"Sombras queimadas" de Kamila Shamsie acompanha a vida das pessoas em torno de uma japonesa sobrevivente do segundo ataque nuclear ao Japão em Nagasaki poucos momentos depois do seu pedido de casamento por um alemão ali desterrado.
A partir da explosão Hiroko fica para sempre marcada com as sombras das aves do quimono que experimentava quando daquela luz intensa, sombras que sente na alma em Deli para onde foi à procura dos familiares ingleses do seu noivo vítima da bomba, onde se dá a independência da Índia e a partilha do país que a empurra para o Paquistão onde viu os reflexos dos movimentos da guerra fria no Afeganistão nascerem, crescerem e as mudanças de atitude com o tempo de um ocidente aliado virar a inimigo e onde a loucura lhe trouxe novas perdas e novas sombras. Sombras que renascem em 2001 quando acolhida em Nova Iorque pelos primeiros que a receberam assistem ao 11 de setembro, que desencadeia novas ondas de loucura e mais perdas ligadas ao Afeganistão e se viu o medo semeado nos outros e só então Hiroko compreendeu porque foi aplaudido o lançamento da segunda bomba no seu País, quando na realidade os EUA já tinham tudo para vencer a guerra sem necessidade de tal dano.

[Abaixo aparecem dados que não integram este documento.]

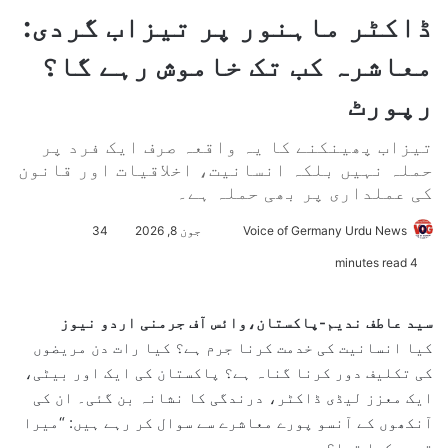
ڈاکٹر ماہنور پر تیزاب گردی:
معاشرہ کب تک خاموش رہے گا؟
رپورٹ
تیزاب پھینکنے کا یہ واقعہ صرف ایک فرد پر
حملہ نہیں بلکہ انسانیت، اخلاقیات اور قانون
کی عملداری پر بھی حملہ ہے۔
Voice of Germany Urdu News
S
جون 8, 2026
34
e
4 minutes read
n
d
سید عاطف ندیم-پاکستان،وائس آف جرمنی اردو نیوز
a
کیا انسانیت کی خدمت کرنا جرم ہے؟ کیا رات دن مریضوں
n
کی تکلیف دور کرنا گناہ ہے؟ پاکستان کی ایک اور بیٹی،
e
ایک معزز لیڈی ڈاکٹر، درندگی کا نشانہ بن گئی۔ ان کی
m
آنکھوں کے آنسو پورے معاشرے سے سوال کر رہے ہیں: “میرا
a
قصور کیا تھا؟
i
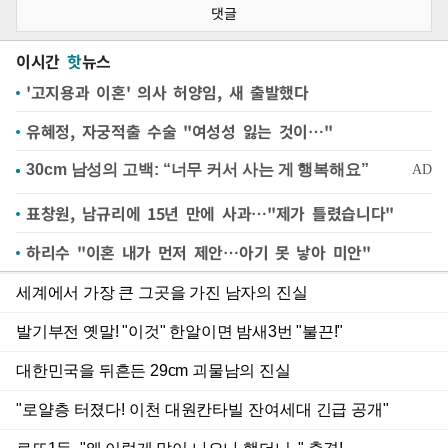
댓글
이시간
핫
뉴스
'고지용과 이혼' 의사 허양임, 새 출발했다
유혜정, 자궁적출 수술 "여성성 잃는 것이…"
표창원, 남규리에 15년 만에 사과…"제가 틀렸습니다"
하리수 "이혼 내가 먼저 제안…아기 못 낳아 미안"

O romance não acusa ninguém diretamente, mostra sim um conjunto de sombras deixadas em vítimas das muitas loucuras, tensões e incompreensões que têm dominado o mundo desde aquele longínquo 9 de agosto de 1945 em Nagasaqui, uma história de gente que conviveu com culturas e religiões bem distintas e mesmo assim foram capazes de amar, sofrer, proteger-se e ferir-se entre si.
Apesar dos reais acontecimentos bélicos associados à violência como pano de fundo, Sombras queimadas é um romance que junta uma escrita elegante e suave, à paz e ternura emanada da protagonista que enche assim toda a obra de um sentimento calmo e nostágico de uma saga com duas famílias que se protegem e se destroem mutuamente ao longo de 60 anos, que sofrem mais do que compreendem o que se passa em cada momento. Uma magnífica obra que recomendo.